Biquad on Hardware

Real-time biquad filters on STM32F4 and ESP32

The biquad is the workhorse of embedded audio and sensor DSP. Every parametric equalizer, crossover network, and feedback control loop on a microcontroller is built from cascaded second-order sections. The structure is minimal, five coefficients and two state variables, making it ideal for platforms with tight memory and cycle budgets.

This page covers practical biquad implementations for STM32F4 and ESP32 targets. For the theory, filter structures, and coefficient design, see the main biquad page. For why we cascade biquads instead of implementing high-order filters directly, see the SOS discussion in the filter design chapter.


STM32F4: Direct Form II biquad

The STM32F4 series (Cortex-M4F, up to 180 MHz on the NUCLEO-F446RE, single-precision FPU) is the natural home for biquad filters. A single biquad section takes roughly 10 cycles with hardware FPU, leaving room for dozens of cascaded sections at audio sample rates.

Bare-metal implementation

The Direct Form II implementation uses two state variables (w[1] and w[2]) and computes the output in two steps:

// Direct Form II biquad — single section, single sample
// b0, b1, b2: numerator coefficients
// a1, a2: denominator coefficients (negated, see note below)
// w[]: state variables, persisted between calls

void biquad_df2(float x, float *y,
                float b0, float b1, float b2,
                float a1, float a2, float w[3])

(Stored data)

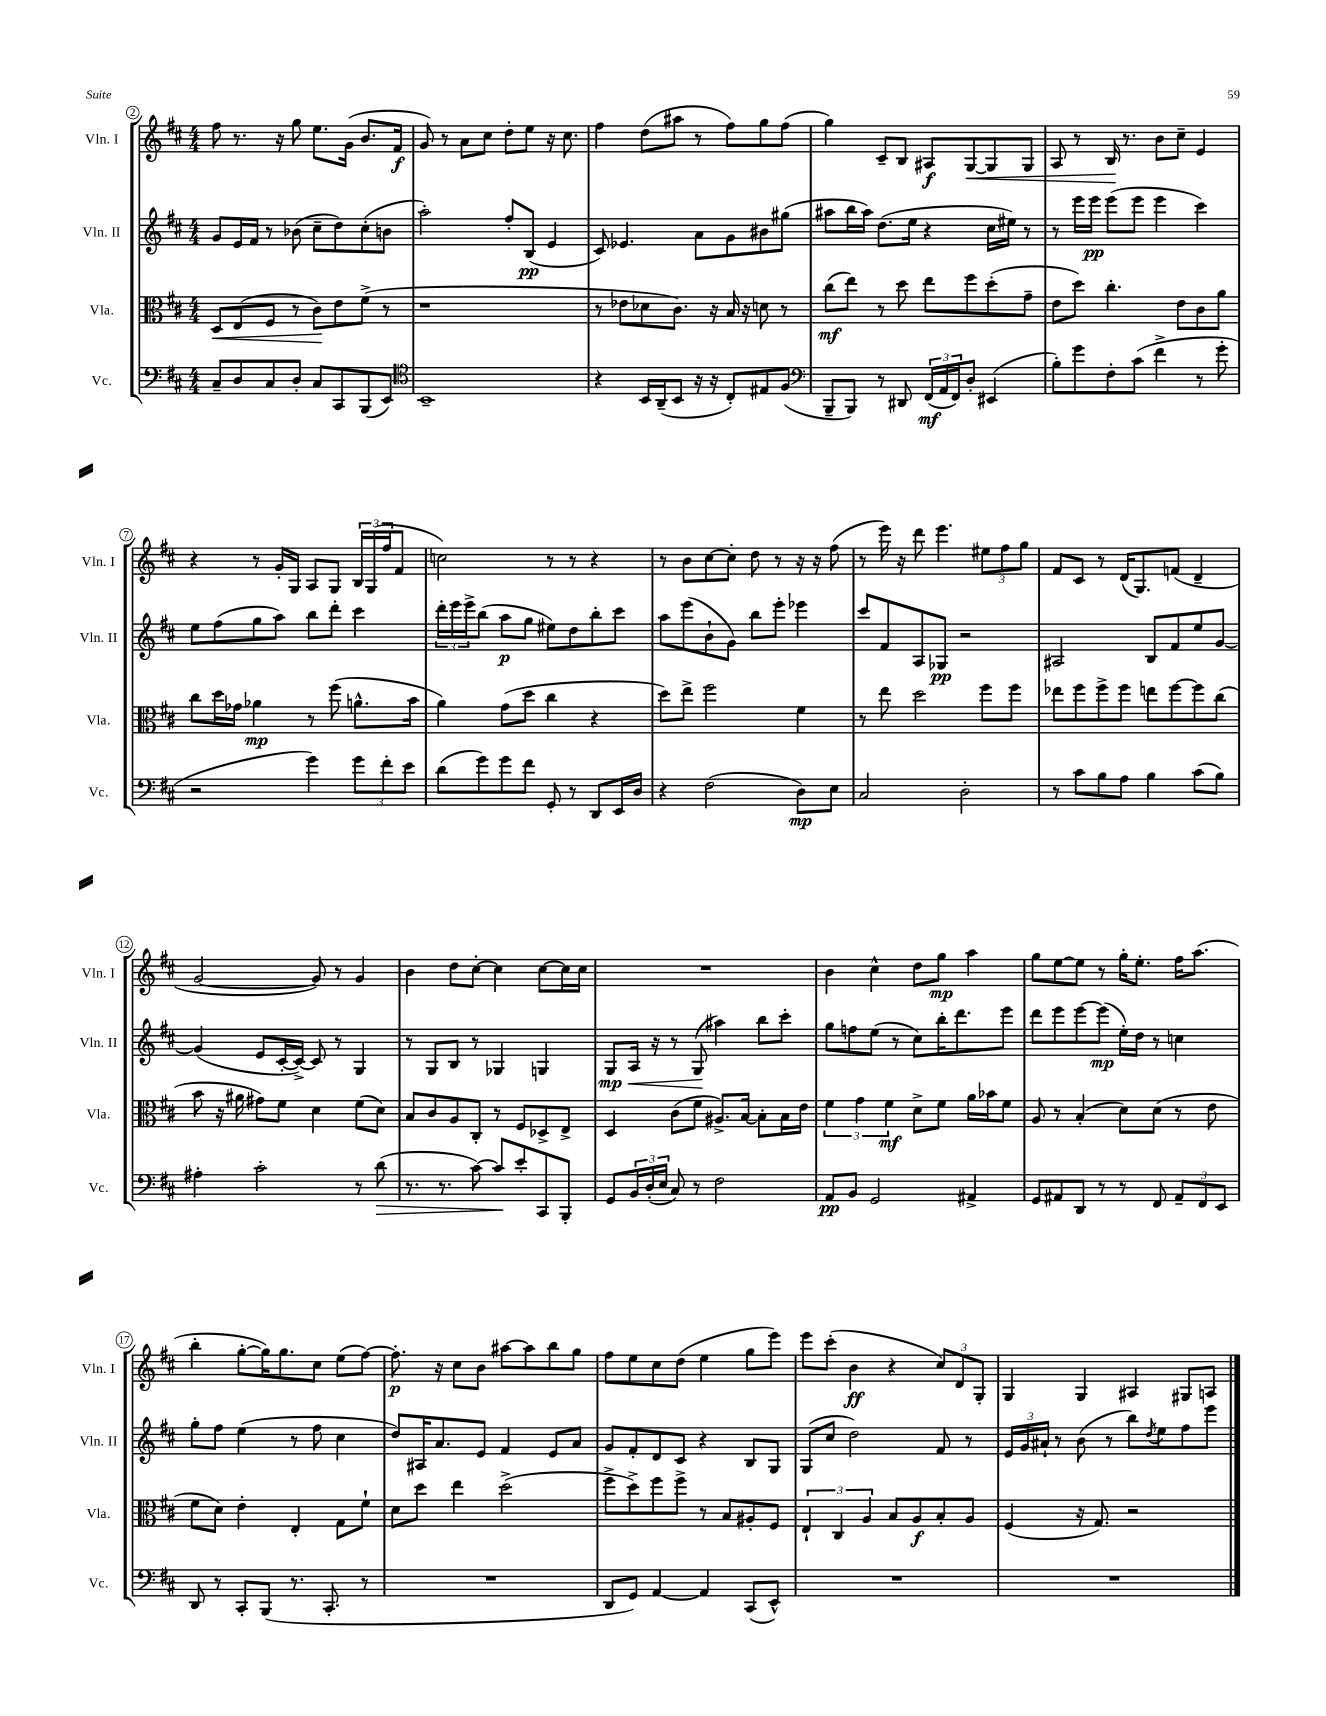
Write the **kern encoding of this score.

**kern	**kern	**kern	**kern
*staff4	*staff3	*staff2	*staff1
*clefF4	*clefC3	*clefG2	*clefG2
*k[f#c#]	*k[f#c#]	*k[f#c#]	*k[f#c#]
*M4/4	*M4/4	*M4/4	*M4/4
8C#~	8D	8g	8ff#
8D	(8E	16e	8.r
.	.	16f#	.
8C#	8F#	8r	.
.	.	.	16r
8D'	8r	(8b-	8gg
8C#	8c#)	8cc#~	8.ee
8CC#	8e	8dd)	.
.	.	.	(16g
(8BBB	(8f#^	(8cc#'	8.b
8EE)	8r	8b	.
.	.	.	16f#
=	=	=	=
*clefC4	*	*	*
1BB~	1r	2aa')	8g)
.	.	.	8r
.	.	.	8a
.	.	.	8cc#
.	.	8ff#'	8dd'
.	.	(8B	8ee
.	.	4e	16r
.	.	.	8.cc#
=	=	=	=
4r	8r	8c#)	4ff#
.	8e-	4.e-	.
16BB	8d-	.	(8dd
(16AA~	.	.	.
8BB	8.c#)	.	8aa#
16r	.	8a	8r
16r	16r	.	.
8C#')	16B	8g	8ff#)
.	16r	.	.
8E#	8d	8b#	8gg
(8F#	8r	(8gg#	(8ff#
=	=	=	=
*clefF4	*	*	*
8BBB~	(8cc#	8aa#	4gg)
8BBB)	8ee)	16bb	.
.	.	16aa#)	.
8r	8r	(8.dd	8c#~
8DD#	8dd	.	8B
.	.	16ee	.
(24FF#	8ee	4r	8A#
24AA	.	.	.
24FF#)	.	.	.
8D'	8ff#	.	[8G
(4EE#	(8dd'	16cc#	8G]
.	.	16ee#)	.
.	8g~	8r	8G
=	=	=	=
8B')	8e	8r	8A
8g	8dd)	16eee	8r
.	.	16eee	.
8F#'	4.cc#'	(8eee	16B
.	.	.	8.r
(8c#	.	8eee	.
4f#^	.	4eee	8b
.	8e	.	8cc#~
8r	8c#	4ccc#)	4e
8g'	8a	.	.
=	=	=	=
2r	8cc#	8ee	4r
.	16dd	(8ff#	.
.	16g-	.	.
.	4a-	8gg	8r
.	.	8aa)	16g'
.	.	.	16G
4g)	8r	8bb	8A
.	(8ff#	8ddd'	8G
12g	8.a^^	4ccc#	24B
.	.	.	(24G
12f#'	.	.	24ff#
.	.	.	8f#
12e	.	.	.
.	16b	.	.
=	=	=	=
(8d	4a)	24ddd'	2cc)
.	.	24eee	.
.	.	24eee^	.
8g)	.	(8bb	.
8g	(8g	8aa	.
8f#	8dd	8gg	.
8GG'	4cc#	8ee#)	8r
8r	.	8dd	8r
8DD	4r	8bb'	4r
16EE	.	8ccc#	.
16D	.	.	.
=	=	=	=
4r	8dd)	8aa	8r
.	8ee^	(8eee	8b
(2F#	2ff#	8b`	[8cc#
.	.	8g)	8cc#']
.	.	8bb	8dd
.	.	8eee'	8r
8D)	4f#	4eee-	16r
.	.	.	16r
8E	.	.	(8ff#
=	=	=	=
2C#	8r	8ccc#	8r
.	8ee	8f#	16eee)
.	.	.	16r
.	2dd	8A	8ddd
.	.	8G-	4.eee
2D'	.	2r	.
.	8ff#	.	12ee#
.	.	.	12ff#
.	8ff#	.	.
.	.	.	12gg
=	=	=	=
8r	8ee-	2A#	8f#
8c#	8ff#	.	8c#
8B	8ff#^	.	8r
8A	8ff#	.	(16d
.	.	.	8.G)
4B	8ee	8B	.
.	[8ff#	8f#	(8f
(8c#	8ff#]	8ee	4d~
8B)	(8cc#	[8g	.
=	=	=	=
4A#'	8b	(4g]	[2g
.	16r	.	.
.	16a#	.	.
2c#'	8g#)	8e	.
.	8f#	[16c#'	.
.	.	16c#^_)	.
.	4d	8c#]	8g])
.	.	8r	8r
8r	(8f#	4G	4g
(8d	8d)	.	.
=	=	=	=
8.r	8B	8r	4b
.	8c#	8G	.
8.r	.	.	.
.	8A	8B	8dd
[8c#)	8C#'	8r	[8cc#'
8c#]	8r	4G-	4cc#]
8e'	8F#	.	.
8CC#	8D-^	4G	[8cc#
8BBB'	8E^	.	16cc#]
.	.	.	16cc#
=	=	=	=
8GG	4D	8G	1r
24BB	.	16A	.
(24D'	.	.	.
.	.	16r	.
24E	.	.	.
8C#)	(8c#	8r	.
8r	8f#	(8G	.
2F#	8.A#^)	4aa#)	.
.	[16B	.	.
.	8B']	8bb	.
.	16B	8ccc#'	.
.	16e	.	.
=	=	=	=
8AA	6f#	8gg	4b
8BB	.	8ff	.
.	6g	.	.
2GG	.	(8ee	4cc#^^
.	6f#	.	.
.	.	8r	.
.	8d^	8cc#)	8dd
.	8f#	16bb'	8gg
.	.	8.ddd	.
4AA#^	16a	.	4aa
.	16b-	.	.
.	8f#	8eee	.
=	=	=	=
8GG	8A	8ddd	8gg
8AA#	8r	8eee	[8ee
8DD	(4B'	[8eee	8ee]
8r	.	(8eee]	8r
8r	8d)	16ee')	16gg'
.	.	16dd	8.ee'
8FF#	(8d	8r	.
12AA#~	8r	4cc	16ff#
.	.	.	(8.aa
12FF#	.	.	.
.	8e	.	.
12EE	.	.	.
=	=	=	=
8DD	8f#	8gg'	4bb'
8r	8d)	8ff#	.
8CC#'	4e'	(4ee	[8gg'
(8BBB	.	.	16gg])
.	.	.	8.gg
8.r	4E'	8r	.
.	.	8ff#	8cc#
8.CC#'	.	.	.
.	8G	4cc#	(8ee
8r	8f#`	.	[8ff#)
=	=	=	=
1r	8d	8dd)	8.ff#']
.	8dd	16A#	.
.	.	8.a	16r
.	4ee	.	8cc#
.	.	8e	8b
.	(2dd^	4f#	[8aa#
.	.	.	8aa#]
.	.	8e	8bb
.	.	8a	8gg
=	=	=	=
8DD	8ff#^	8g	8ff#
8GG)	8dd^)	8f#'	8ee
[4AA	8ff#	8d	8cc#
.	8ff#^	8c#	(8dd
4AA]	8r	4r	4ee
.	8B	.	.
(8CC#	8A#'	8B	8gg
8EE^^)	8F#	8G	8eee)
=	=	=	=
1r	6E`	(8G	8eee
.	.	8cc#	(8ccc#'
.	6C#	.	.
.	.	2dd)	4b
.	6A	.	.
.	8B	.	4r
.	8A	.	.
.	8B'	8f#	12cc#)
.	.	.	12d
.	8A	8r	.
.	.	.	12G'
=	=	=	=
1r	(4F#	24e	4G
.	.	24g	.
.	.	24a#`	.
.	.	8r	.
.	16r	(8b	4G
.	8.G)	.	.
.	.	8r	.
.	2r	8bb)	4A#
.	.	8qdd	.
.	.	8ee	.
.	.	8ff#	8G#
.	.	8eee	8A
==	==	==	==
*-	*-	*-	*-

Job 1:
In the biquad hardware page, write out the passage between "This page covers" and "audio sample rates.", inclusive.
Job 2:
Condense the paragraph of the biquad hardware page that begins "The STM32F4 series" into a short bulleted list that keeps its main facts.
Job 3:
Proceed with the biquad hardware page from the point where it stops.

Result 1:
This page covers practical biquad implementations for STM32F4 and ESP32 targets. For the theory, filter structures, and coefficient design, see the main biquad page. For why we cascade biquads instead of implementing high-order filters directly, see the SOS discussion in the filter design chapter.


STM32F4: Direct Form II biquad

The STM32F4 series (Cortex-M4F, up to 180 MHz on the NUCLEO-F446RE, single-precision FPU) is the natural home for biquad filters. A single biquad section takes roughly 10 cycles with hardware FPU, leaving room for dozens of cascaded sections at audio sample rates.

Result 2:
- The STM32F4 series is the natural home for biquad filters.
- It uses a Cortex-M4F core with a single-precision FPU, running at up to 180 MHz on the NUCLEO-F446RE.
- One biquad section takes about 10 cycles with the hardware FPU.
- That leaves room for dozens of cascaded sections at audio sample rates.

Result 3:
{
    w[0] = x + a1*w[1] + a2*w[2];
    *y   = b0*w[0] + b1*w[1] + b2*w[2];
    w[2] = w[1];
    w[1] = w[0];
}
Negated denominator coefficients

In this implementation, a1 and a2 are stored with their signs flipped relative to the transfer function \(H(z) = \frac{b_0 + b_1 z^{-1} + b_2 z^{-2}}{1 + a_1 z^{-1} + a_2 z^{-2}}\). The code computes w[0] = x + a1*w[1] rather than w[0] = x - a1*w[1], so the stored a1 is \(-a_1\) from the transfer function.

This convention matches CMSIS-DSP and many DSP textbooks. It replaces a subtraction with an addition in the inner loop, saving one cycle on architectures without a fused negate-multiply-accumulate instruction. When porting coefficients from SciPy (which uses the un-negated convention), negate a1 and a2 before loading them into the filter.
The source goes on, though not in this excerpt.